How long does it take to finish Cyberpunk 2077: Phantom Liberty?

Main story runs around 18-25 hours depending on how thoroughly you explore. Completionists can spend 2-3× that.

Is Cyberpunk 2077: Phantom Liberty good for newcomers to Open-World RPG (DLC)?

For total newcomers, expect a 5-8 hour ramp-up. Once you internalize the loop, it clicks.

Which platform should I play Cyberpunk 2077: Phantom Liberty on?

Console version is the most stable on launch. PC version benefits from the modding scene long-term.

Was Cyberpunk 2077: Phantom Liberty worth the launch-day price?

If you're a fan of CD Projekt Red, yes.
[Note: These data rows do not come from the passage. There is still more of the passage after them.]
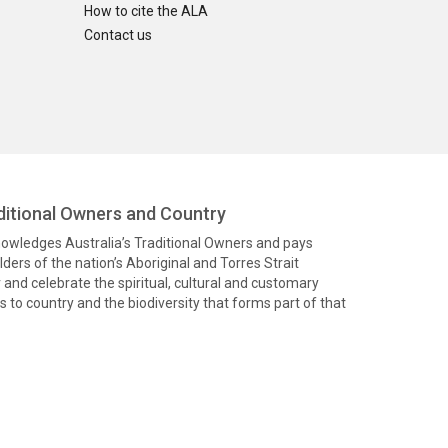
How to cite the ALA
Contact us
itional Owners and Country
knowledges Australia’s Traditional Owners and pays
ders of the nation’s Aboriginal and Torres Strait
and celebrate the spiritual, cultural and customary
 to country and the biodiversity that forms part of that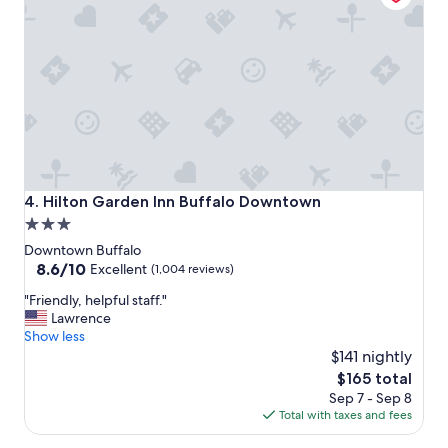
i
o
o
m
n
m
t
o
o
d
v
a
i
t
s
i
i
n
t
g
"
.
Hilton Garden Inn Buffalo Downtown
4. Hilton Garden Inn Buffalo Downtown
T
3.0
h
star
e
Downtown Buffalo
y
property
8.6
8.6/10
Excellent
(1,004 reviews)
w
out
"
"Friendly, helpful staff."
e
of
F
Lawrence
r
10,
r
Show less
e
Excellent,
i
a
$141 nightly
(1,004
e
b
reviews)
The
$165 total
n
l
price
Sep 7 - Sep 8
d
e
is
Total with taxes and fees
l
t
$165
y
o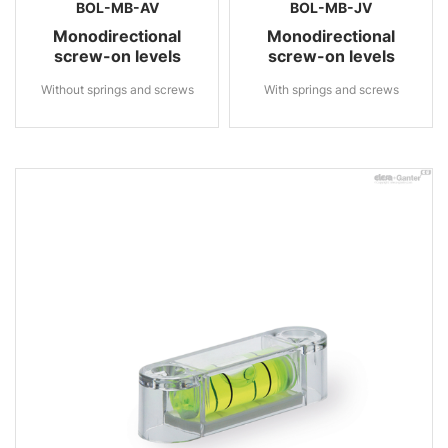
BOL-MB-AV
BOL-MB-JV
Monodirectional
Monodirectional
screw-on levels
screw-on levels
Without springs and screws
With springs and screws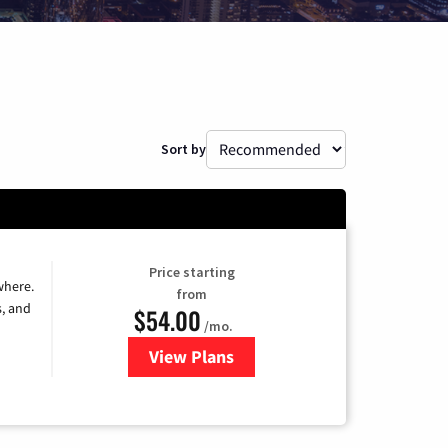
Sort by
Price starting
where.
from
s, and
$54.00
/mo.
View Plans
for Sparklight TV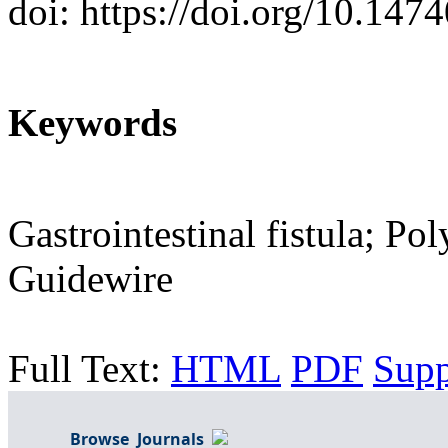
doi: https://doi.org/10.147
Keywords
Gastrointestinal fistula; Pol
Guidewire
Full Text:
HTML
PDF
Sup
Browse Journals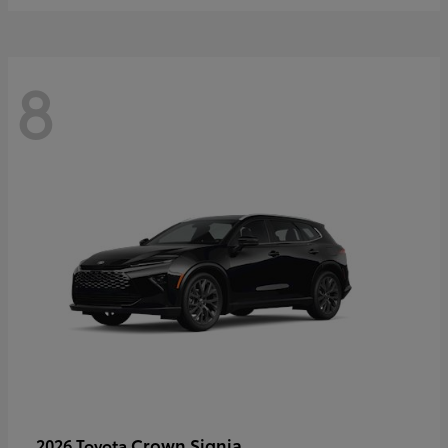
8
Crown Signia
2026 Toyota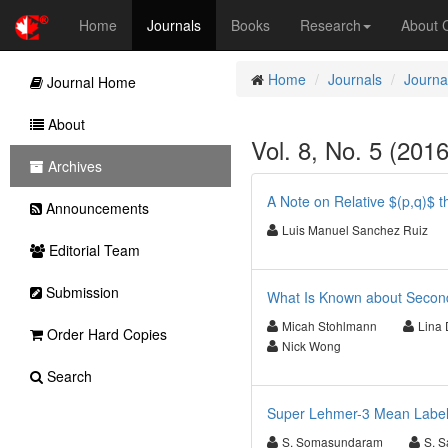
Home
Journals
Books
Research
About
Home
Journals
Journa
Journal Home
About
Vol. 8, No. 5 (201
Archives
A Note on Relative $(p,q)$ t
Announcements
Luis Manuel Sanchez Ruiz
Editorial Team
Submission
What Is Known about Second
Micah Stohlmann
Lina 
Order Hard Copies
Nick Wong
Search
Super Lehmer-3 Mean Label
S. Somasundaram
S. 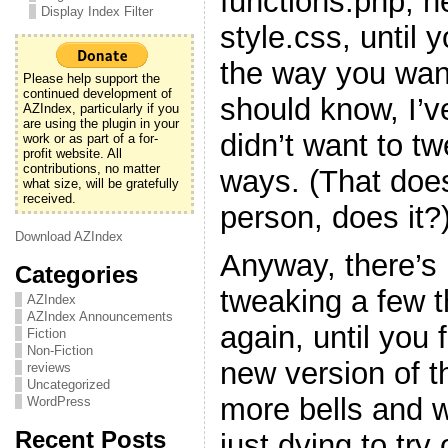
functions.php, h
Display Index Filter
style.css, until y
the way you want
Please help support the
continued development of
should know, I’v
AZIndex, particularly if you
are using the plugin in your
didn’t want to t
work or as part of a for-
profit website. All
contributions, no matter
ways. (That doe
what size, will be gratefully
received.
person, does it?
Download AZIndex
Anyway, there’s 
Categories
tweaking a few 
AZIndex
AZIndex Announcements
again, until you f
Fiction
Non-Fiction
new version of t
reviews
Uncategorized
more bells and w
WordPress
Recent Posts
just dying to try 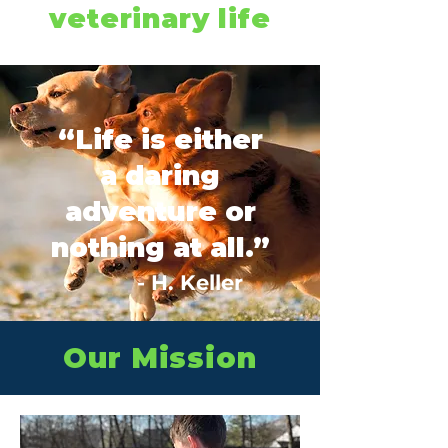
veterinary life
“Life is either
a daring
adventure or
nothing at all.”
- H. Keller
Our Mission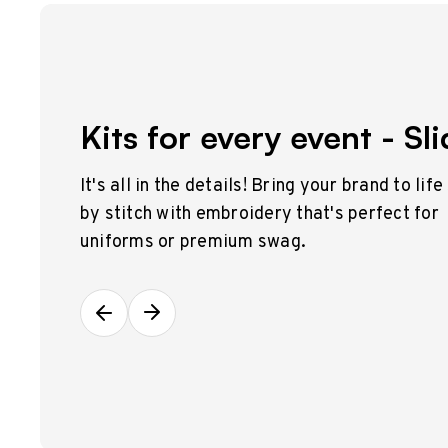
Kits for every event - Sli
It's all in the details! Bring your brand to life
by stitch with embroidery that's perfect for
uniforms or premium swag.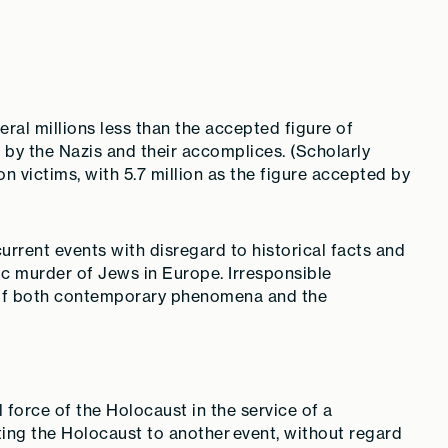
ral millions less than the accepted figure of
by the Nazis and their accomplices. (Scholarly
n victims, with 5.7 million as the figure accepted by
current events with disregard to historical facts and
c murder of Jews in Europe. Irresponsible
 of both contemporary phenomena and the
 force of the Holocaust in the service of a
ting the Holocaust to another event, without regard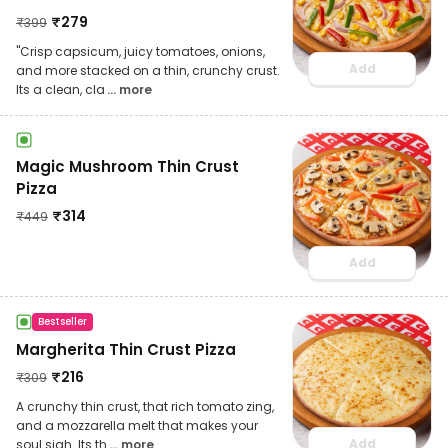
₹
279
₹
399
"Crisp capsicum, juicy tomatoes, onions,
Add
and more stacked on a thin, crunchy crust.
Its a clean, cla
... more
Magic Mushroom Thin Crust
Pizza
₹
314
₹
449
Add
Bestseller
Margherita Thin Crust Pizza
₹
216
₹
309
A crunchy thin crust, that rich tomato zing,
and a mozzarella melt that makes your
Add
soul sigh. Its th
... more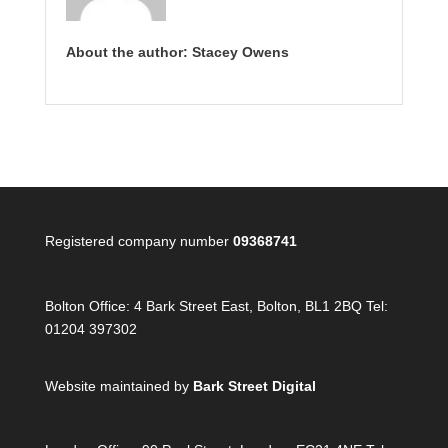
About the author: Stacey Owens
Registered company number
09368741
Bolton Office:
4 Bark Street East, Bolton, BL1 2BQ Tel:
01204 397302
Website maintained by
Bark Street Digital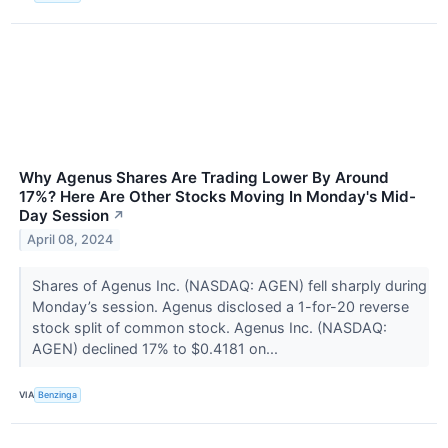
Why Agenus Shares Are Trading Lower By Around
17%? Here Are Other Stocks Moving In Monday's Mid-
Day Session
↗
April 08, 2024
Shares of Agenus Inc. (NASDAQ: AGEN) fell sharply during
Monday’s session. Agenus disclosed a 1-for-20 reverse
stock split of common stock. Agenus Inc. (NASDAQ:
AGEN) declined 17% to $0.4181 on...
VIA
Benzinga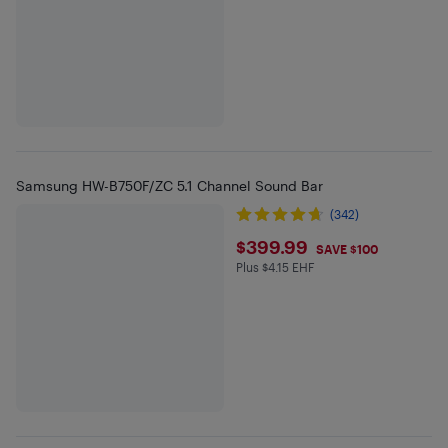
Samsung HW-B750F/ZC 5.1 Channel Sound Bar
(342)
$399.99
$399.99
SAVE $100
Plus $4.15 EHF
Plus $4.15 in EHF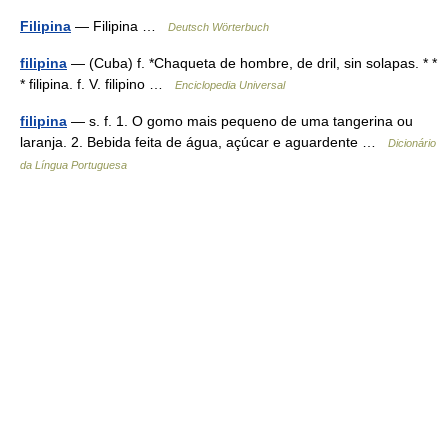
Filipina
— Filipina …
Deutsch Wörterbuch
filipina
— (Cuba) f. *Chaqueta de hombre, de dril, sin solapas. * *
* filipina. f. V. filipino …
Enciclopedia Universal
filipina
— s. f. 1. O gomo mais pequeno de uma tangerina ou
laranja. 2. Bebida feita de água, açúcar e aguardente …
Dicionário
da Língua Portuguesa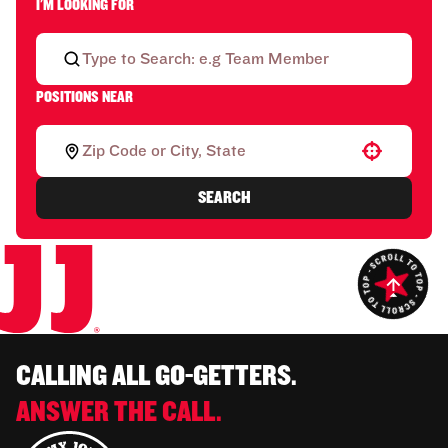
I'M LOOKING FOR
POSITIONS NEAR
Use your location
SEARCH
CALLING ALL GO-GETTERS.
ANSWER THE CALL.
If you're new to the studio, a sale price is more comfortable.

Are there DLCs or expansions worth picking up?

The base game is complete; expansion DLC adds 10-15 hours of additional content if you want more.

What did CD Projekt Red get right (and what could be better)?

The systems are confident and the combat is satisfying. The story handoffs and load times are the rough spots.

Comments (6)

Y
yellowstone77 2026-05-22

Started a new game+ run after reading this. Different experience entirely.

L
leelandsays 2026-05-21

Spoiler-free reviews like this are rare. Appreciated.

P
PaperDragon42 2026-05-07

Wish more outlets pushed back on the difficulty spike around hour 10.

M
mira.rs 2026-05-06

Fair scoring. The combat polish carries a lot of the playtime here.

V
vex_in_the_void 2026-05-04

Solid review. I bounced off Cyberpunk 2077: Phantom Liberty for the first 5 hours, then it clicked.

S
smokey_balthazar 2026-04-20

I disagree on the verdict. The story pacing is the real issue, not the combat.